##### Dataset extract
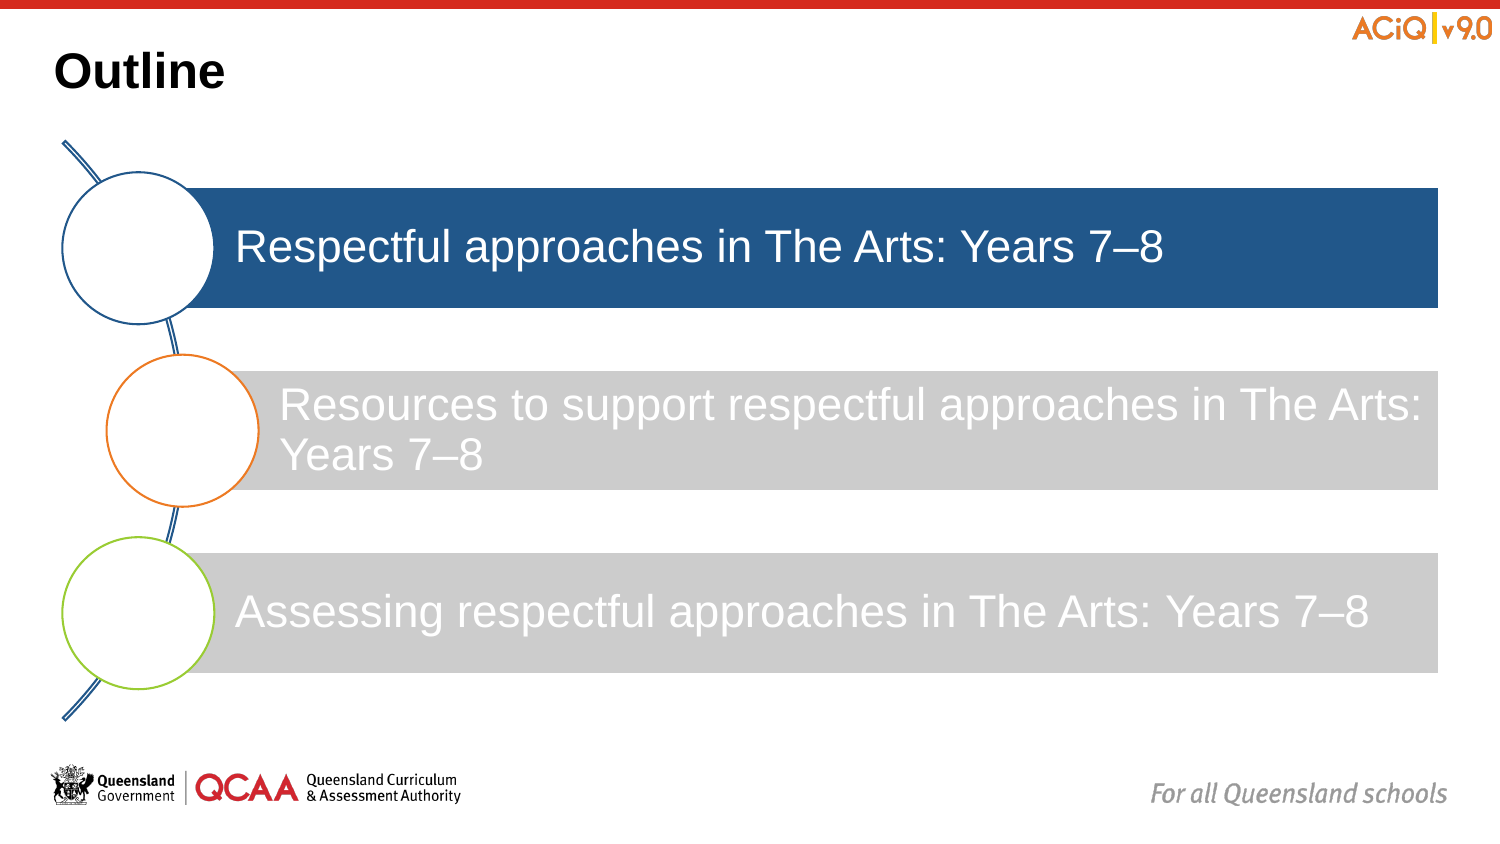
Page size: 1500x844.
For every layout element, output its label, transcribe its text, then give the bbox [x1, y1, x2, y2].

picture [49, 764, 462, 805]
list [53, 126, 1448, 735]
picture [1352, 12, 1492, 44]
title Outline [53, 45, 1448, 105]
picture [1151, 782, 1447, 806]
##########
▶ **To do**
Every record above must be copied exactly; none of the pictures belong in the copy.

▶ **Task response**
Page size: 1500x844.
For every layout element, output its label, transcribe its text, then give the bbox [x1, y1, x2, y2].

picture [49, 764, 462, 805]
list [53, 126, 1448, 735]
picture [1352, 12, 1492, 44]
title Outline [53, 45, 1448, 105]
picture [1151, 782, 1447, 806]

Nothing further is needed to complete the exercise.